Switch Affinity Scheduling 2.0
Currently, only PyTorch supports switch affinity scheduling 2.0.
Instructions
- The switch mentioned in this section is a leaf switch by default. Nodes under a switch can be scheduled by multiple cross-switch jobs.
- A cross-switch job means that a pod of a job can be deployed on nodes of multiple switches.
- You can run kubectl describe cm -n volcano-system tor-share-cm to query the status of a switch in a cluster.
The key fields in ConfigMap are described as follows:
- IsSharedTor: 0 for an idle switch, 1 for a shared switch, and 2 for an exclusive switch.
- IsHealthy: 0 for a healthy shared switch and 1 for an unhealthy shared switch.
- Exclusive switch: Only one cross-switch job exists on the switch, and new cross-switch jobs cannot be scheduled to nodes under the switch.
- Shared switch: A switch that is used by multiple cross-switch jobs.
- Healthy shared switch: The number of shared switches used by switch jobs is equal to or less than the maximum number of shared switches in a cluster.
- Unhealthy shared switch: The number of shared switches used by switch jobs is greater than the maximum number of shared switches in a cluster.
Foundation model jobs cannot be scheduled to nodes under unhealthy shared switches, while padding jobs and common jobs can.
- Idle switch: Nodes under the switch have no jobs or only padding jobs.
- The number of shared switches used by a job cannot exceed the maximum number of shared switches in a cluster.
Switch Affinity for Common Jobs
- If the cluster resources can meet the requirements of job scheduling logic of a foundation model, use that logic for scheduling.

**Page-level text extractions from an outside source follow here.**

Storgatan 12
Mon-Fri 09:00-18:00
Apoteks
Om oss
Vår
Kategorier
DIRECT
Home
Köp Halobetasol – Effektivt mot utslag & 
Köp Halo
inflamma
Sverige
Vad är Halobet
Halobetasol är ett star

- If the cluster resources cannot meet the requirements of job scheduling logic of a foundation model, occupy all idle switches in the cluster, and change the switch attribute to exclusive. Then, the remaining N pods that are not scheduled use the shared switch. The remaining N pods are preferentially scheduled to the nodes under the unhealthy shared switch, and then to the nodes under the shared switch that has only common jobs. If some pods are not scheduled, the job status is changed to Pending.
Switch Affinity for Foundation Model Jobs
Affinity Scheduling Policy |
Description |
|---|---|
Exclusive switch scheduling policy |
Occupy all nodes on the idle switch based on the number of available nodes in descending order until remaining N pods are not scheduled or the nodes on a single switch cannot be fully occupied. The attribute of the idle switch with nodes fully occupied is changed to exclusive. The unscheduled N pods use the shared switch and comply with the shared switch scheduling policy. |
Shared switch scheduling policy |
Use the exclusive switch policy. If N pods are not scheduled after all nodes under the idle switch are occupied, use the shared switch scheduling policy.
|
Switch Affinity for Padding Jobs
Cross-switch scheduling is not allowed. Pods can be deployed only on a single switch. Preferentially select the nodes under the exclusive switch whose number of nodes is closest to the number of job pods, then the nodes under the shared switch, and finally the nodes under the idle switch.
Rescheduling Upon Faults
When the node where a job is located or Ascend AI processor is faulty, the job is rescheduled. Before rescheduling, pods of normal nodes will be scheduled to original nodes for training. Pods of faulty nodes will be rescheduled to other nodes. Preferentially select nodes on the exclusive switch used by the job before rescheduling, then other nodes on the shared switch, and finally nodes that are not used.